Seçilmiş parça ::

----------

Bu yöntemi günün her saatinde her krizde meme isteyen, gece boyunca memeye yapışık yatmak isteyen Deniz yaşında bebekleri olan iki arkadaşım da uyguladı benden sonra. İkisi de çok korkuyorlardı, yaşayacakları krizlerden, geçirecekleri zor gecelerden. Bir tanesinin korkusu oğlunun memeden iğrenmesinin onun gelecekteki cinsel hayatını kötü etkileyeceğiydi. Sinem hanıma ilettim bu sorusunu, onlar için meme cinsel bir obje olmadığı için bir şey olmayacağını söyledi. Diğer arkadaşımınki ise ilk gördüğünde çok korkup gerisin geri kaçarak korkutmuş annesini. Çocuk bu sefer benden korkmasın diye vazgeçmeye yeltendi ama bir daha göstermeye bile gerek kalmadan sorun çözülmüş. Şimdi ikisi de emzirmeyi bırakmış durumda.

Bir de işin anne boyutu var tabii. Memelerin sahibi de bu değişiklikten bebeler kadar etkileniyor. Hatta fiziksel etkisi çok daha fazla oluyor. Çünkü vücut bir süre süt üretmeye devam ediyor ve memeler şişip korkunç boyutlara ulaşabiliyorlar. Ağrı verici bir deneyim. Böyle olunca pompayla sütü boşaltmak gerek çok beklemeden. Ama bu işlemi çok sık yapmayın. Sadece memeler şiştikçe. Çünkü emilmek, veya sağılmak, süt üretimini arttıran bir olay. Ben hatırladığım kadarıyla ilk gün iki kere, sonraki günler birer kere sağmıştım. Bir de göğüsleri bir tülbentle sıkıca sarmak süt üretimini azaltıyor. Ama bunların yetmediği bir arkadaşıma doktoru sütü kesen bir hormon ilacı vermiş.

----------

Verilen bilgiler ::
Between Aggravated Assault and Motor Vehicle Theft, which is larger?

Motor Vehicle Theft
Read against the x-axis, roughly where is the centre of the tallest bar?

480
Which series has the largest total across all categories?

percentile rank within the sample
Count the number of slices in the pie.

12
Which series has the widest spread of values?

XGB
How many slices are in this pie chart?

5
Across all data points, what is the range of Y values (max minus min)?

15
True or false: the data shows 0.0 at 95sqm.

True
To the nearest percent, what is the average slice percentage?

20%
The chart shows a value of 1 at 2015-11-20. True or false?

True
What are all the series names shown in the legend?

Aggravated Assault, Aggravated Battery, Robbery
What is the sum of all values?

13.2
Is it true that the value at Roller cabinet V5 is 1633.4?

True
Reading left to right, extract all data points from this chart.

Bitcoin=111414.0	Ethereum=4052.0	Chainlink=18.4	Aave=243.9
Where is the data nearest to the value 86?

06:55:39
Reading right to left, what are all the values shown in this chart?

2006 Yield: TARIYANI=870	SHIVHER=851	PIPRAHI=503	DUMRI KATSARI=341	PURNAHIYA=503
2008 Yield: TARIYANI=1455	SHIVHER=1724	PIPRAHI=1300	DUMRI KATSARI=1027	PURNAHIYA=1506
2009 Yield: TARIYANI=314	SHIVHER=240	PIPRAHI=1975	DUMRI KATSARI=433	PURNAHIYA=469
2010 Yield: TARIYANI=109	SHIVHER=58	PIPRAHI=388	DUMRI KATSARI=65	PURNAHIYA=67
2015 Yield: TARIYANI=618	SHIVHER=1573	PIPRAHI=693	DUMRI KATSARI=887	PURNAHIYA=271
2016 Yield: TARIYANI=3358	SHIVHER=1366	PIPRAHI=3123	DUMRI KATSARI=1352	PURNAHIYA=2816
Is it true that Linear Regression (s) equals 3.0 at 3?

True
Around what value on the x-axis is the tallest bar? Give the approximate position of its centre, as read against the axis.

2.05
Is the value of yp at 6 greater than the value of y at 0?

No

----------

Görev A :: Seçilmiş parçada "Bir de işin anne boyutu var tabii." diye başlayan paragrafı, ana bilgilerini koruyarak kısa maddeler hâlinde yeniden yazın.
Görev B :: Seçilmiş parçadaki "Çünkü emilmek, veya sağılmak, süt üretimini arttıran bir olay." cümlesini İngilizceye çevirin.
Görev C :: Seçilmiş parçaya göre Sinem hanım, oğlunun memeden iğrenmesinin gelecekteki cinsel hayatını kötü etkileyeceğinden korkan arkadaşın sorusuna ne cevap vermiş?

Alıştırma çıktısı A ::
- Emzirmeyi bırakmak anneyi de bebek kadar etkiliyor; fiziksel etkisi daha da fazla.
- Vücut bir süre süt üretmeye devam ettiği için memeler şişip ağrı verebiliyor.
- Memeler şiştikçe çok beklemeden pompayla süt boşaltılmalı, ama bu sık yapılmamalı; emilmek ya da sağılmak süt üretimini artırıyor.
- Yazar ilk gün iki kez, sonraki günler birer kez sağmış.
- Göğüsleri tülbentle sıkıca sarmak süt üretimini azaltıyor.
- Bunların yetmediği bir arkadaşa doktoru sütü kesen bir hormon ilacı vermiş.

Alıştırma çıktısı B :: Because being suckled, or being pumped, is something that increases milk production.

Alıştırma çıktısı C :: Bebekler için meme cinsel bir obje olmadığından bir şey olmayacağını söylemiş.